Peer-interface-3.jpg


This project was completed some time back and "retro-fitted" for motivational reasons! It has extended the basic IO functionality up to allow the ordered stacking of rectangular layers which can each exhibit a fill colour and image.

The next milestone is recursive rectangles which integrates the layers (rectangles) with the nodal model giving them containment as a (tree of layers), and integrates the mouse input with tree allowing a particular rectangle in the tree to be clicked on. The render method of rectangles and the collision-detection test method for the mouse click are both nodal workflows passed around the tree until completed.

Textures

Later we'll allow any layer to be cached as a texture, rather than only the layers at the root level. This way processing load would be reduced by utilising the large unused resource of texture memory on the video card - usually around 256MB. These cached layer-composites are 32bit having alpha and are called sprites.

Nodal reduction

The root-level layers are hooked into the reduction loop permanently, and they in turn hook in various children (based on redraw or collision queries) or metrics updates which must be resolved: these queries are guaranteed to be resolved by the end of the frame. The queries exhibit workflow and so are passed around amongst the nodes to be processed, and passed on again until resolved.

Collision and Blitting

Bit blitting is the low-level method of building sprite functionality. The details of blitting aren't currently necessary since our two first target interface environments are OpenGL and SWF which both include sprite-like functionality.

Collision detection is a means of determining which items rectangular bounds intersect with a given rectangle.
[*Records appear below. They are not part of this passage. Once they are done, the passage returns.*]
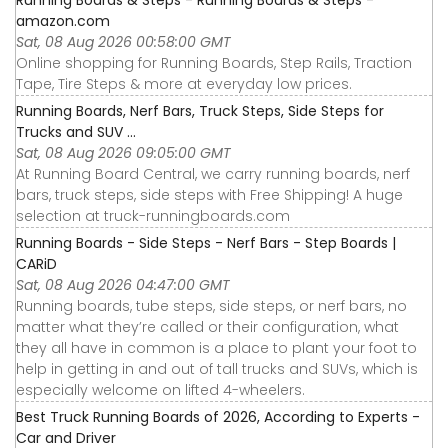
amazon.com
Sat, 08 Aug 2026 00:58:00 GMT
Online shopping for Running Boards, Step Rails, Traction
Tape, Tire Steps & more at everyday low prices.
Running Boards, Nerf Bars, Truck Steps, Side Steps for
Trucks and SUV ...
Sat, 08 Aug 2026 09:05:00 GMT
At Running Board Central, we carry running boards, nerf
bars, truck steps, side steps with Free Shipping! A huge
selection at truck-runningboards.com
Running Boards - Side Steps - Nerf Bars - Step Boards |
CARiD
Sat, 08 Aug 2026 04:47:00 GMT
Running boards, tube steps, side steps, or nerf bars, no
matter what they’re called or their configuration, what
they all have in common is a place to plant your foot to
help in getting in and out of tall trucks and SUVs, which is
especially welcome on lifted 4-wheelers.
Best Truck Running Boards of 2026, According to Experts -
Car and Driver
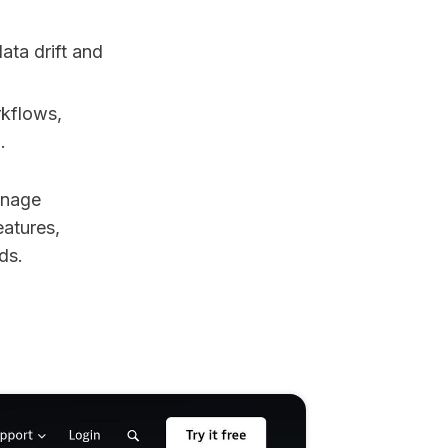
ata drift and
rkflows,
.
anage
eatures,
ds.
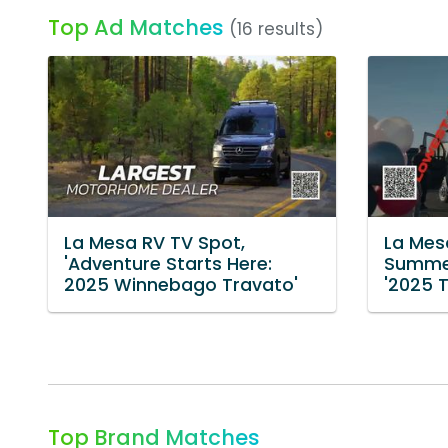
Top Ad Matches
(16 results)
La Mesa RV TV Spot,
La Mes
'Adventure Starts Here:
Summer
2025 Winnebago Travato'
'2025 
Top Brand Matches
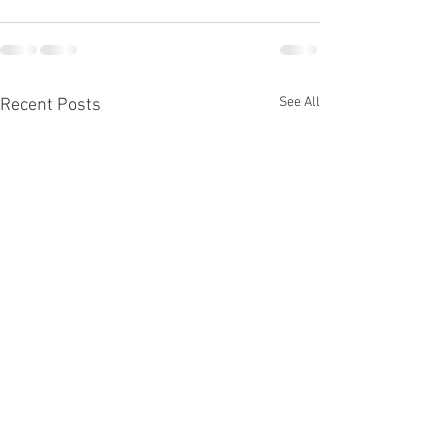
See All
Recent Posts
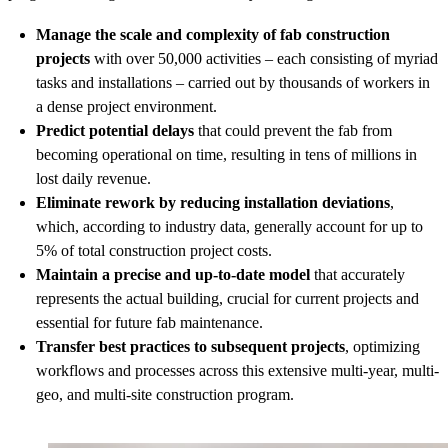
Manage the scale and complexity of fab construction
projects
with over 50,000 activities – each consisting of myriad
tasks and installations – carried out by thousands of workers in
a dense project environment.
Predict potential delays
that could prevent the fab from
becoming operational on time, resulting in tens of millions in
lost daily revenue.
Eliminate rework by reducing installation deviations
,
which, according to industry data, generally account for up to
5% of total construction project costs.
Maintain a precise and up-to-date model
that accurately
represents the actual building, crucial for current projects and
essential for future fab maintenance.
Transfer best practices to subsequent projects
, optimizing
workflows and processes across this extensive multi-year, multi-
geo, and multi-site construction program.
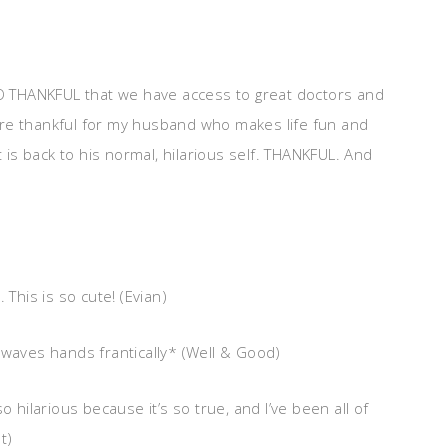
SO THANKFUL that we have access to great doctors and
re thankful for my husband who makes life fun and
t is back to his normal, hilarious self. THANKFUL. And
his is so cute! (Evian)
*waves hands frantically* (Well & Good)
so hilarious because it’s so true, and I’ve been all of
t)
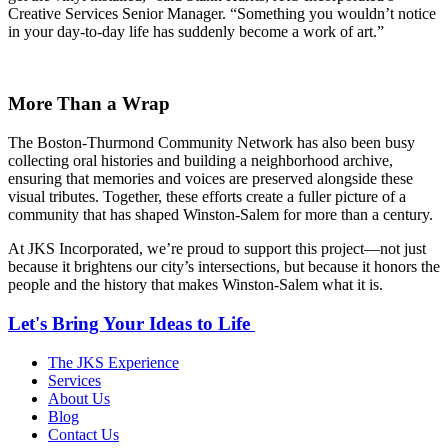
Creative Services Senior Manager. “Something you wouldn’t notice
in your day-to-day life has suddenly become a work of art.”
More Than a Wrap
The Boston-Thurmond Community Network has also been busy
collecting oral histories and building a neighborhood archive,
ensuring that memories and voices are preserved alongside these
visual tributes. Together, these efforts create a fuller picture of a
community that has shaped Winston-Salem for more than a century.
At JKS Incorporated, we’re proud to support this project—not just
because it brightens our city’s intersections, but because it honors the
people and the history that makes Winston-Salem what it is.
Let's Bring Your Ideas to Life
The JKS Experience
Services
About Us
Blog
Contact Us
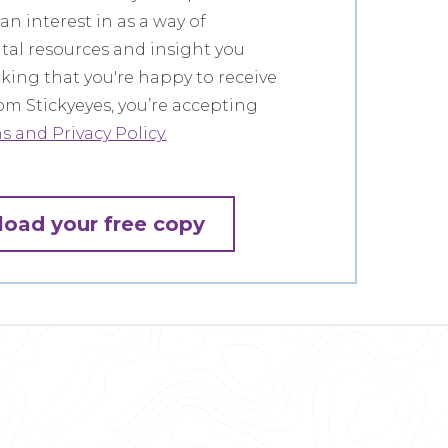
n interest in as a way of
ital resources and insight you
icking that you're happy to receive
m Stickyeyes, you’re accepting
 and Privacy Policy.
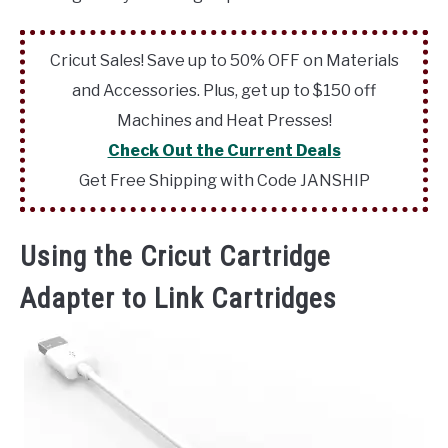
Cricut Sales! Save up to 50% OFF on Materials
and Accessories. Plus, get up to $150 off
Machines and Heat Presses!
Check Out the Current Deals
Get Free Shipping with Code JANSHIP
Using the Cricut Cartridge
Adapter to Link Cartridges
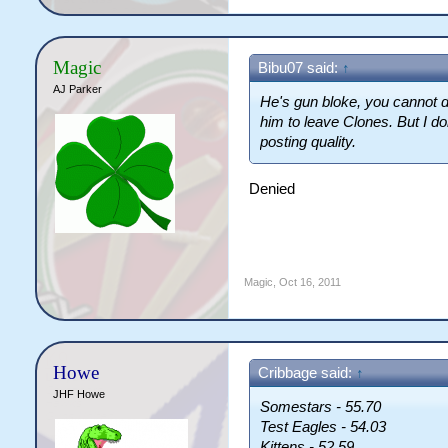
Magic
Bibu07 said:
↑
AJ Parker
He's gun bloke, you cannot d
him to leave Clones. But I do
posting quality.
Denied
Magic
,
Oct 16, 2011
Howe
Cribbage said:
↑
JHF Howe
Somestars - 55.70
Test Eagles - 54.03
Kittens - 52.59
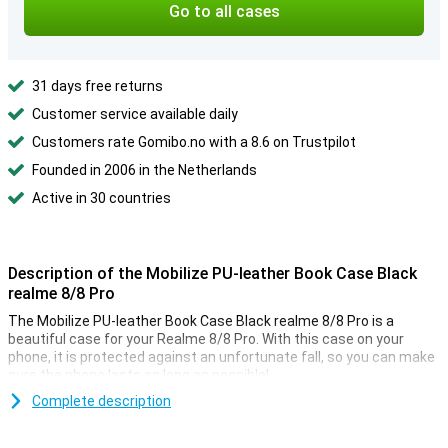
Go to all cases
31 days free returns
Customer service available daily
Customers rate Gomibo.no with a 8.6 on Trustpilot
Founded in 2006 in the Netherlands
Active in 30 countries
Description of the Mobilize PU-leather Book Case Black
realme 8/8 Pro
The Mobilize PU-leather Book Case Black realme 8/8 Pro is a
beautiful case for your Realme 8/8 Pro. With this case on your
phone, it is protected against an unfortunate fall, so you can make
sure the phone lasts as long as possible!
Do you forget your wallet at times? This case has room for some
Complete description
notes and cards. This ensures you always have your important
stuff with you, for example, your debit card and ID. This way, you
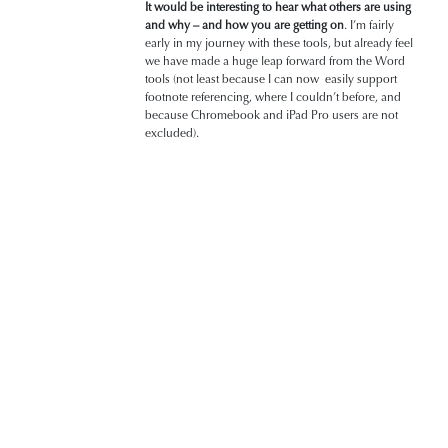
It would be interesting to hear what others are using
and why
– and how you are getting on
. I’m fairly
early in my journey with these tools, but already feel
we have made a huge leap forward from the Word
tools (not least because I can now easily support
footnote referencing, where I couldn’t before, and
because Chromebook and iPad Pro users are not
excluded).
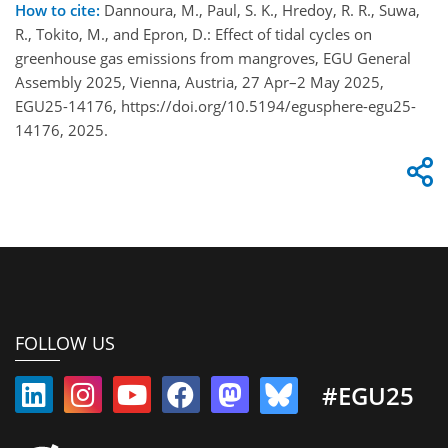
How to cite:
Dannoura, M., Paul, S. K., Hredoy, R. R., Suwa,
R., Tokito, M., and Epron, D.: Effect of tidal cycles on
greenhouse gas emissions from mangroves, EGU General
Assembly 2025, Vienna, Austria, 27 Apr–2 May 2025,
EGU25-14176, https://doi.org/10.5194/egusphere-egu25-
14176, 2025.
FOLLOW US
#EGU25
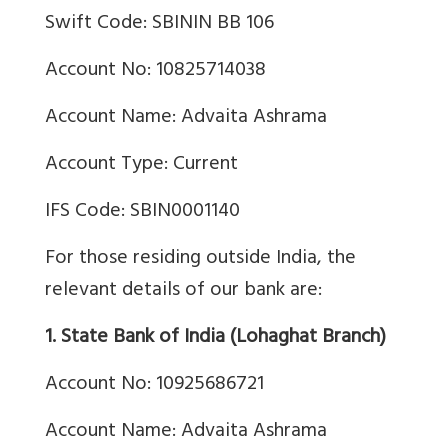
Swift Code: SBININ BB 106
Account No: 10825714038
Account Name: Advaita Ashrama
Account Type: Current
IFS Code: SBIN0001140
For those residing outside India, the
relevant details of our bank are:
1. State Bank of India (Lohaghat Branch)
Account No: 10925686721
Account Name: Advaita Ashrama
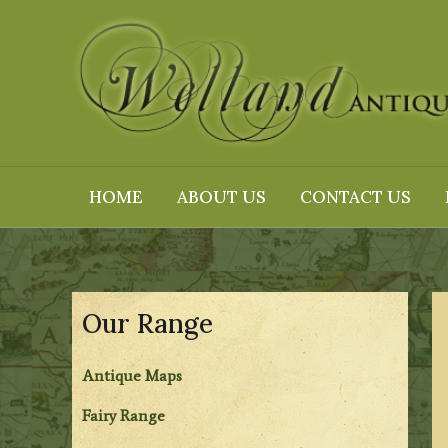
Skip
to
content
HOME
ABOUT US
CONTACT US
Our Range
Antique Maps
Fairy Range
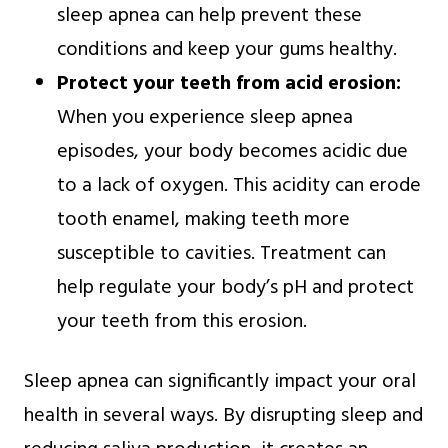
sleep apnea can help prevent these
conditions and keep your gums healthy.
Protect your teeth from acid erosion:
When you experience sleep apnea
episodes, your body becomes acidic due
to a lack of oxygen. This acidity can erode
tooth enamel, making teeth more
susceptible to cavities. Treatment can
help regulate your body’s pH and protect
your teeth from this erosion.
Sleep apnea can significantly impact your oral
health in several ways. By disrupting sleep and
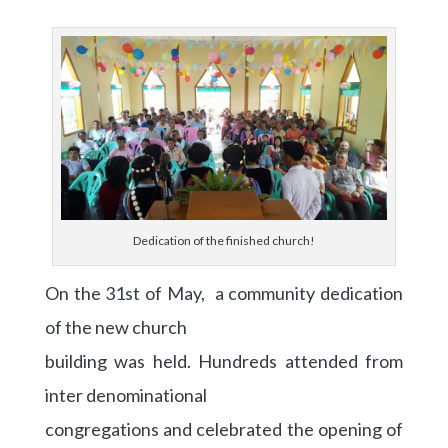
Dedication of the finished church!
On the 31st of May, a community dedication
of the new church
building was held. Hundreds attended from
inter denominational
congregations and celebrated the opening of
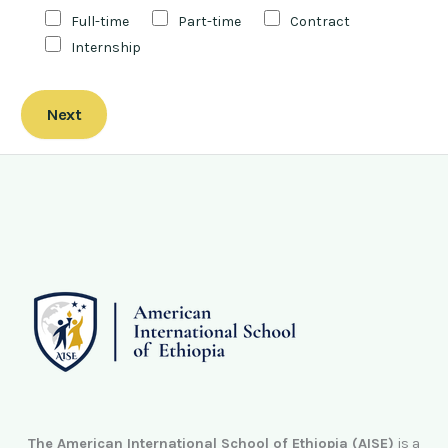
Full-time
Part-time
Contract
Internship
Next
The American International School of Ethiopia (AISE)
is a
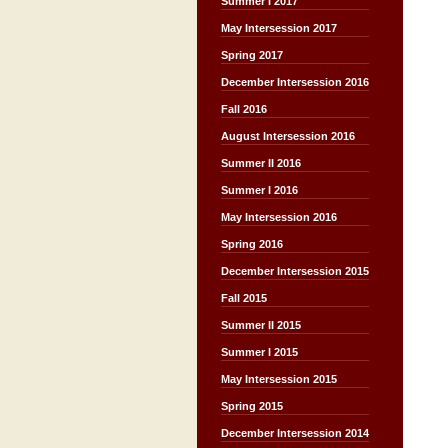
Summer I 2017
May Intersession 2017
Spring 2017
December Intersession 2016
Fall 2016
August Intersession 2016
Summer II 2016
Summer I 2016
May Intersession 2016
Spring 2016
December Intersession 2015
Fall 2015
Summer II 2015
Summer I 2015
May Intersession 2015
Spring 2015
December Intersession 2014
Collision detection is used for determining which object should receive mouse-click events, or which objects are encompassed by a selection rectangle.

Both blitting and collision detection are similar processes and are both [[nodal workflows which propagate amongst children and siblings in the loops of a node space until resolved. There's no actual movement involved in this "passing around" process though, because its all achieved by adjusting references to the workflow node, not manipulating the workflow itself. The workflow is guarunteed to be resolved by the end of the frame.

Mouse click event

When a mouse click is detected by communications, the click process is hooked into the first child of the "desktop" association. When a click first occurs, the recipient which should act on it is unknown, so the collision workflow described above is first resolved which results in a known recipient. If this recipient node has no click association, then check parent and so on up to desktop.

Interface event model

The interface aspects of the event model are handled by Geometry because its oriented around which container exhibits the keyboard input focus, and which containers bounds the mouse pointer is within. So this is essentially a collision detection issue which although modelled nodally (so that execution recursion can be shared amongst recursive processes), it is essentially just the usual Octree method.